> **ACTIVITY**
For the data that follows, report how many lines contain the word "were", and nothing else.

[Saved data entries]
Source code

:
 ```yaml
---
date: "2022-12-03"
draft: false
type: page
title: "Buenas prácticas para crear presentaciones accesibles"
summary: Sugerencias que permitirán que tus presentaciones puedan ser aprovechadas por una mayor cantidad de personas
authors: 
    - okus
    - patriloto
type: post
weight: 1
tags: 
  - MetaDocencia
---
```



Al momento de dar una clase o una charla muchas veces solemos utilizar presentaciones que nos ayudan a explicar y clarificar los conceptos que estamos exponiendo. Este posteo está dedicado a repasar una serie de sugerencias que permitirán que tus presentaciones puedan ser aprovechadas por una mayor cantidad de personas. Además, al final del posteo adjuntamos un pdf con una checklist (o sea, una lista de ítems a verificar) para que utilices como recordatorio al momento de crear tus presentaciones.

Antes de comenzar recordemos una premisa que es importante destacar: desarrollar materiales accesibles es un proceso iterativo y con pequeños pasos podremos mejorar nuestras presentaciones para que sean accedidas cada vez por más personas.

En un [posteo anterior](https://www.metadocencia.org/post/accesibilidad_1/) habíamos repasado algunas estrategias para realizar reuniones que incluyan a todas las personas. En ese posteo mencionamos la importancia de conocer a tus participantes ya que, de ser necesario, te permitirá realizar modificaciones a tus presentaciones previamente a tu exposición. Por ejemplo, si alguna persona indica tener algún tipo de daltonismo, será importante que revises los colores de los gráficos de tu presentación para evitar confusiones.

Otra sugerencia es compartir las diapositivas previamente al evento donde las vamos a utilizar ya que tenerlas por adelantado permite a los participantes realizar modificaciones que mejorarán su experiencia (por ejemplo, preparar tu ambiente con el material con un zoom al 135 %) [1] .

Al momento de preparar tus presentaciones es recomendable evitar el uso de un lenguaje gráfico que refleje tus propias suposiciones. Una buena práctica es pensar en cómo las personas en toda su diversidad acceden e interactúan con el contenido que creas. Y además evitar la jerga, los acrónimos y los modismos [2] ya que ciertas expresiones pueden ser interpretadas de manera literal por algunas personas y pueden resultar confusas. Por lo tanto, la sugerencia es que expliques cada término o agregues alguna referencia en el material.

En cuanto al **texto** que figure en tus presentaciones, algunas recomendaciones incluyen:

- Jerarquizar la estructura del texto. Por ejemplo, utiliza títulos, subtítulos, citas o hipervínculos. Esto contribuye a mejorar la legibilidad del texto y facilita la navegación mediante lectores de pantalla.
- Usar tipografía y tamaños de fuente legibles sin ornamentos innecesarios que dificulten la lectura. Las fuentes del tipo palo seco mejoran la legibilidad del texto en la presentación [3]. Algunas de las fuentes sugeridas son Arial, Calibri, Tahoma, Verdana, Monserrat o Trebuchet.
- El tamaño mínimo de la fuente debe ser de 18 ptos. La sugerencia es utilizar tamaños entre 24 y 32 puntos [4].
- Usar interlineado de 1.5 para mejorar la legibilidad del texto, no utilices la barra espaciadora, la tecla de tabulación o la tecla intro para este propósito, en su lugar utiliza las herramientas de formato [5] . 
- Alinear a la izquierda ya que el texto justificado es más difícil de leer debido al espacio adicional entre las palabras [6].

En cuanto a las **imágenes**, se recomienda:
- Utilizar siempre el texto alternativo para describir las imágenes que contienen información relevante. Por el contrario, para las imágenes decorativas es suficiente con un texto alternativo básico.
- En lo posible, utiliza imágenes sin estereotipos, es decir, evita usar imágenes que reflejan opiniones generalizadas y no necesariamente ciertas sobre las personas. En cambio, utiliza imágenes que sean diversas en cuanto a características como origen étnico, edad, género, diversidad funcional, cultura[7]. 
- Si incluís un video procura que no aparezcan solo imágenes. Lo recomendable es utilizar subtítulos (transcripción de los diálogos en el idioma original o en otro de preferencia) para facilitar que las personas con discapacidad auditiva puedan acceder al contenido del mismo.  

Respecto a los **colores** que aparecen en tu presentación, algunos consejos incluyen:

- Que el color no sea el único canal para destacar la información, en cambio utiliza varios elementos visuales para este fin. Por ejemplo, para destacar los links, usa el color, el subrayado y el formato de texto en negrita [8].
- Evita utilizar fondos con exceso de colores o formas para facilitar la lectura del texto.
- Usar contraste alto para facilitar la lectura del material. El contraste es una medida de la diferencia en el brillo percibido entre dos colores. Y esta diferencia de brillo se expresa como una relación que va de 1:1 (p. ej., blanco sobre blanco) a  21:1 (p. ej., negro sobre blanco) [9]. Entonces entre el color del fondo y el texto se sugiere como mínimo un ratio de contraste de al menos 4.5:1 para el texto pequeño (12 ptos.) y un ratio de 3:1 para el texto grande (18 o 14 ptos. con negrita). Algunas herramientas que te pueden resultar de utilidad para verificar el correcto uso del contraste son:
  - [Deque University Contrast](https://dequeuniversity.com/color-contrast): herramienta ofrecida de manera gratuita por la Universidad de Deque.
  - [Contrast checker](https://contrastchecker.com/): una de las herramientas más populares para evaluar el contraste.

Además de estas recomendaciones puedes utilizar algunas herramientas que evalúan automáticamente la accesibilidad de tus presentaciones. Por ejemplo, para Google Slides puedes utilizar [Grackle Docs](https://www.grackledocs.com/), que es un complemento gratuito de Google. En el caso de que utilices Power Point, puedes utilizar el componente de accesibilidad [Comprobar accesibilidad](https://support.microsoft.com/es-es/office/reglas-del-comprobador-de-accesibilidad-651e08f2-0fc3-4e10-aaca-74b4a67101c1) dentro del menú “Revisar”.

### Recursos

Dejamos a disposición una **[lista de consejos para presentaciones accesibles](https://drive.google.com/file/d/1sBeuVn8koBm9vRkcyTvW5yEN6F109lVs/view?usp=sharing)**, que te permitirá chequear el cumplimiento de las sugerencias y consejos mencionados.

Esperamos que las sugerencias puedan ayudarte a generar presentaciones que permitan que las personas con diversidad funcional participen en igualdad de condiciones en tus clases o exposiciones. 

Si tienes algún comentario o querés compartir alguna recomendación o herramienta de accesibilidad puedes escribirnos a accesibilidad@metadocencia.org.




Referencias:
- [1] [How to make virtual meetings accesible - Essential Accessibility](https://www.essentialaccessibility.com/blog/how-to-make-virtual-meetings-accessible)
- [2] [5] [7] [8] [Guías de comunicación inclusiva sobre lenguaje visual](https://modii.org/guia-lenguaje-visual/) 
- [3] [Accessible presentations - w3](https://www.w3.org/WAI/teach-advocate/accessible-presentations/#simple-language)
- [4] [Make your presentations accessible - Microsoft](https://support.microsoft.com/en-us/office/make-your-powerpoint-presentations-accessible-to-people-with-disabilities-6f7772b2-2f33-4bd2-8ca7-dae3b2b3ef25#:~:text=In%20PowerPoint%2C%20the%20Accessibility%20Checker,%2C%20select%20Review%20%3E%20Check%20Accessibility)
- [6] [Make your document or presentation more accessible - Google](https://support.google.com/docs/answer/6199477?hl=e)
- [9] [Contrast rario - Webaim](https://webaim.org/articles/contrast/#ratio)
==
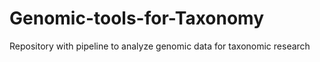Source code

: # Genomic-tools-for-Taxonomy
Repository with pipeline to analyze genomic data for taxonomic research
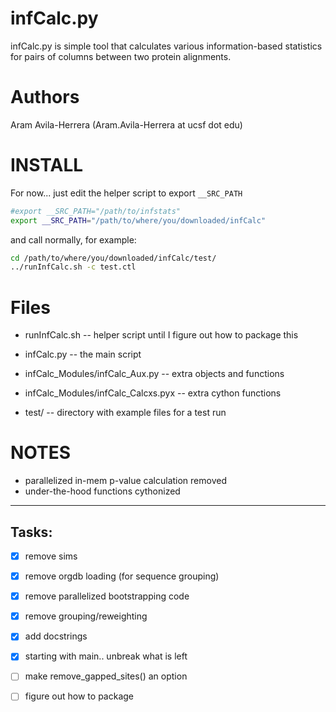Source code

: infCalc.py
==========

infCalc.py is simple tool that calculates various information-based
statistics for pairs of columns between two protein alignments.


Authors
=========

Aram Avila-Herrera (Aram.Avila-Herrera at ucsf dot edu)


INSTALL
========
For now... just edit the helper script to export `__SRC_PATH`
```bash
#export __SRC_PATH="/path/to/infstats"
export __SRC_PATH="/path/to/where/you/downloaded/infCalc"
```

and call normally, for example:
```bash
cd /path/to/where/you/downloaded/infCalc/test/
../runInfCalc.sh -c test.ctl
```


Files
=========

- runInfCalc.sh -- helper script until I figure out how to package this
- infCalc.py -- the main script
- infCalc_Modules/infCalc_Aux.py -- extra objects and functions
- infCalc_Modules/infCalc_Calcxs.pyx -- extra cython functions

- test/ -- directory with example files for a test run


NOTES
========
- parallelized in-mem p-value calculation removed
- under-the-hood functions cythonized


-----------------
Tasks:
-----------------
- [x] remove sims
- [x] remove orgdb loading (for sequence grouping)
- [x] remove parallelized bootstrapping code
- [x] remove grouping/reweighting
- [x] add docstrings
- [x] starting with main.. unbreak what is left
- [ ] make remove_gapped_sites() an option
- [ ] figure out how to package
...
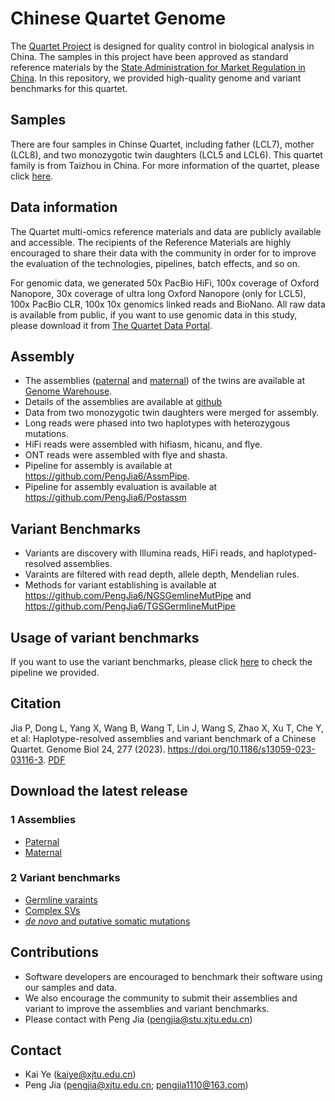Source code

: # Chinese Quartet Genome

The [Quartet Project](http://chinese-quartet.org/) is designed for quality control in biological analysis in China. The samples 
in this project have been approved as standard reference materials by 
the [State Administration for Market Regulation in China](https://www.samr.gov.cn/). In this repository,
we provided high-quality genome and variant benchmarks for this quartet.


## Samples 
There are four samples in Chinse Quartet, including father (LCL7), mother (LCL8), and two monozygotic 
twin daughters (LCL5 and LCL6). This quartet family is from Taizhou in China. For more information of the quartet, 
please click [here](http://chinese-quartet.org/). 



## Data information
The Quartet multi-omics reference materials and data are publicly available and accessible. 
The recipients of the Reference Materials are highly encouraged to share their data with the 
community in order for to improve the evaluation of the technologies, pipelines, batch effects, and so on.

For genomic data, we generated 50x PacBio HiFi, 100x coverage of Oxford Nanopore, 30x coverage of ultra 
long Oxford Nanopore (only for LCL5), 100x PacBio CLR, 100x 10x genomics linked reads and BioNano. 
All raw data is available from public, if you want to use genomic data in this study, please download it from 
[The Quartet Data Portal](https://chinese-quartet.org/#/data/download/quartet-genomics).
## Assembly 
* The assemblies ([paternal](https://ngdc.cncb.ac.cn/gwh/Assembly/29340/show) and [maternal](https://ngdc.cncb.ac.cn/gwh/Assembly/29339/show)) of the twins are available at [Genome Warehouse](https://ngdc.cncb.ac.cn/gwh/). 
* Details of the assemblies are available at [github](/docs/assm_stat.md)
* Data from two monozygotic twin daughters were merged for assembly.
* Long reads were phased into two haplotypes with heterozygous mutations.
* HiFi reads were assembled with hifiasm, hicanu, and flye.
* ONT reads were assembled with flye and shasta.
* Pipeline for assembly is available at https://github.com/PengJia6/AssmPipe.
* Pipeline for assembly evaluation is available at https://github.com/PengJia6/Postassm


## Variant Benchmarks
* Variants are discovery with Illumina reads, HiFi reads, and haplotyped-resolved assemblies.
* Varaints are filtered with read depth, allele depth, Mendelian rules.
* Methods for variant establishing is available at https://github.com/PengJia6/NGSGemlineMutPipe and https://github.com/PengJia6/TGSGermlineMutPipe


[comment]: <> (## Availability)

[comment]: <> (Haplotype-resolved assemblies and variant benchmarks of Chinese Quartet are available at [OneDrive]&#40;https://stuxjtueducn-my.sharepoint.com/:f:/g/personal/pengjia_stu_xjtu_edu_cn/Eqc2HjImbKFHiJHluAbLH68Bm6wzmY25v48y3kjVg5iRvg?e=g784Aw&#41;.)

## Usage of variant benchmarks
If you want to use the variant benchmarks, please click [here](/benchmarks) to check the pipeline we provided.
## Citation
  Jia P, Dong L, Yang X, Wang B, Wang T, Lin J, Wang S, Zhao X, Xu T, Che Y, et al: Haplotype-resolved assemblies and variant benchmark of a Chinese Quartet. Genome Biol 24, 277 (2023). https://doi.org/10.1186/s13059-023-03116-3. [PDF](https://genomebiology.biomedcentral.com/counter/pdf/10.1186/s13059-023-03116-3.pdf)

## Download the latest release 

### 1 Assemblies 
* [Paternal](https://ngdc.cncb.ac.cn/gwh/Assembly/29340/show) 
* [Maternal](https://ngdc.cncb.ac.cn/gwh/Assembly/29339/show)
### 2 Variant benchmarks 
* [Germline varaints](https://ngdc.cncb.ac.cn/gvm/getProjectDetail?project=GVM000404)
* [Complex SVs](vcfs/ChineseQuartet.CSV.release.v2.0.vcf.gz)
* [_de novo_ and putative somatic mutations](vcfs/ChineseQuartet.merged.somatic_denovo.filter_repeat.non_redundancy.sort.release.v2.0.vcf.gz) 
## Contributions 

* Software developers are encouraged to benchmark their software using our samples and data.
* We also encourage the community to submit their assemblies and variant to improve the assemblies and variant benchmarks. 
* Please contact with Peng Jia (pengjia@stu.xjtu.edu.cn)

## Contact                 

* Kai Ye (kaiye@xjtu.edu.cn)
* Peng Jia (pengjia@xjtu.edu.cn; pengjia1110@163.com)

> **COMPLETED EXERCISE**
4